• **ESTRATTO DEL DOCUMENTO**
===============

Derivati dai reality, negli ultimi anni i talent show sembrano sempre più – per dirla facilmente insieme a Franco Battiato – alla ricerca di un centro di gravità permanente, schiavi di meccanismi che non possono non ripetersi all’infinito e forse limitati da certe dinamiche autoriali che puntano all’ecumenismo, in modo da coprire più target possibili, con il rischio concreto di non colpirne nessuno.

Difficile fare meglio di Mara Maionchi 

Nessuno discute la qualità delle produzioni televisive, né tantomeno i giudici coinvolti (o quantomeno non tutti), ma se di X-Factor si finisce con il parlare più per la diatriba intergenerazionale tra Manuel Agnelli e il rock e Hell Raton e la trap, è evidente che si gira un po’ a vuoto, e ai millennial viene a mancare un genere o una tipologia per i quali fare il tifo, davanti alla tv o sui social. Senza dimenticarsi che è difficile fare meglio in giuria di Mara Maionchi, fuoriclasse assoluta e che capisce di musica come pochissimi altri.

Probabile in realtà che la questione sia molto più semplice; concepiti come veri e propri spin-off dei reality show, i talent devono avere un’unica missione: funzionare da un punto di vista meramente televisivo. Far parlare di sé per il prodotto, non tanto per la musica o perché si sveli un potenziale masterchef piuttosto che un dj o un autore di libri.

Eh già, in passato ci sono stati programmi di questo genere dedicati a potenziali talentuosi deejay piuttosto che a novelli scrittori; e chissà quali altri format e quali altri tentativi stiamo tralasciando per non dilungarci troppo. A questo punto perché cercare di volare alto? Per gli amanti del genere possono bastare la Corrida e tutti i suoi derivati.

===============

• **COMPITO A**
Nel brano sui talent show, riscrivi il tratto da "Nessuno discute la" fino a "come pochissimi altri." rinominando "X-Factor" in "Amici".

[Voci di dati salvate]

===============

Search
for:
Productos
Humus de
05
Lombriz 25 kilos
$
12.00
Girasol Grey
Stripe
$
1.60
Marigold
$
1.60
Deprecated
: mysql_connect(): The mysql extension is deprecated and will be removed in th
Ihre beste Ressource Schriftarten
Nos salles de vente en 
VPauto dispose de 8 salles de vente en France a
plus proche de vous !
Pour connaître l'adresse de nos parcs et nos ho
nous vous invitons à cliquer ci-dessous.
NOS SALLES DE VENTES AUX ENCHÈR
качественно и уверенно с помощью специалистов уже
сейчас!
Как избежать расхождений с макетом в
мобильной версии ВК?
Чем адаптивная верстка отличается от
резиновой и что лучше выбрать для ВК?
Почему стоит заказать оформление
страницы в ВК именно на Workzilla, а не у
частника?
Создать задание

===============

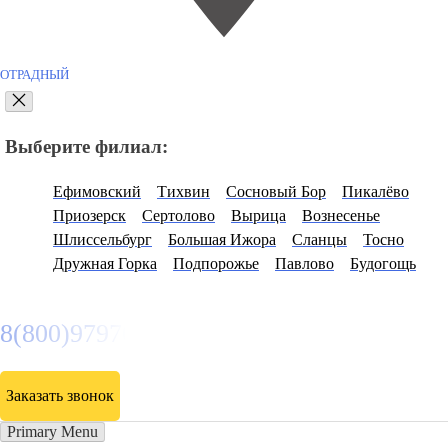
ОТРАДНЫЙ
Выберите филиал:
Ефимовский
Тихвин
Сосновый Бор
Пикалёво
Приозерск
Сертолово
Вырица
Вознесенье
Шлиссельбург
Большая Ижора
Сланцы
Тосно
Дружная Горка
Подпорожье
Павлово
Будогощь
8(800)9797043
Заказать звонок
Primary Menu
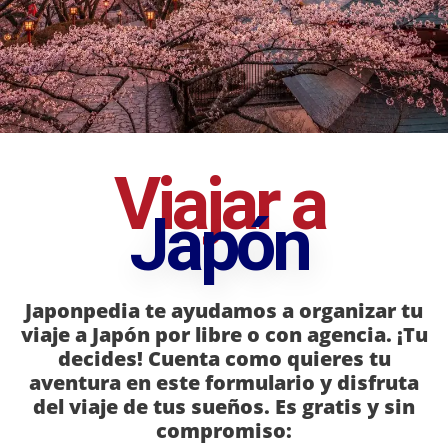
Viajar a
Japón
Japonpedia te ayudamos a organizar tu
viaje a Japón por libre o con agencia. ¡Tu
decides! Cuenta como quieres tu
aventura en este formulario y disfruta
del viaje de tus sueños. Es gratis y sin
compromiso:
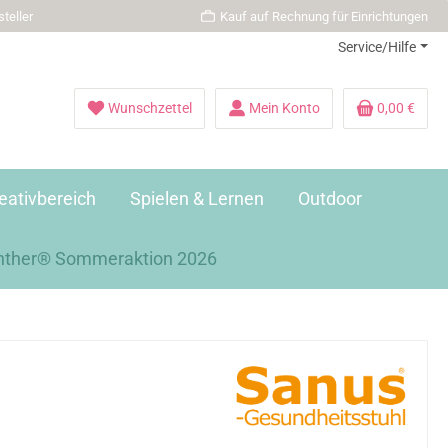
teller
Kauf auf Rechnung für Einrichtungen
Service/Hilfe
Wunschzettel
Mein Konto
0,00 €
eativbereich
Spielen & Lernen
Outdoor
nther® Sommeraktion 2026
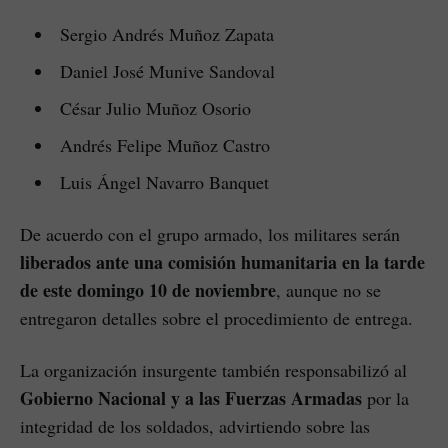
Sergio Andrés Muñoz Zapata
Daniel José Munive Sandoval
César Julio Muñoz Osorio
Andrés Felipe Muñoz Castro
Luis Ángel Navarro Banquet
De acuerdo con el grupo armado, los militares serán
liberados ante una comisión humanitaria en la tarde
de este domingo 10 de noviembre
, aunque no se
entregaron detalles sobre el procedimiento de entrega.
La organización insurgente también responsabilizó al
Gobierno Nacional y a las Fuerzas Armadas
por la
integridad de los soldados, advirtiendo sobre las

===============

• **COMPITO B**
Restituisci senza modifiche le righe delle voci che vanno da quella contenente "Sergio Andrés Muñoz Zapata" fino a quella contenente "integridad de los".

• **RISPOSTA A**
Nessuno discute la qualità delle produzioni televisive, né tantomeno i giudici coinvolti (o quantomeno non tutti), ma se di Amici si finisce con il parlare più per la diatriba intergenerazionale tra Manuel Agnelli e il rock e Hell Raton e la trap, è evidente che si gira un po’ a vuoto, e ai millennial viene a mancare un genere o una tipologia per i quali fare il tifo, davanti alla tv o sui social. Senza dimenticarsi che è difficile fare meglio in giuria di Mara Maionchi, fuoriclasse assoluta e che capisce di musica come pochissimi altri.

• **RISPOSTA B**
Sergio Andrés Muñoz Zapata
Daniel José Munive Sandoval
César Julio Muñoz Osorio
Andrés Felipe Muñoz Castro
Luis Ángel Navarro Banquet
De acuerdo con el grupo armado, los militares serán
liberados ante una comisión humanitaria en la tarde
de este domingo 10 de noviembre
, aunque no se
entregaron detalles sobre el procedimiento de entrega.
La organización insurgente también responsabilizó al
Gobierno Nacional y a las Fuerzas Armadas
por la
integridad de los soldados, advirtiendo sobre las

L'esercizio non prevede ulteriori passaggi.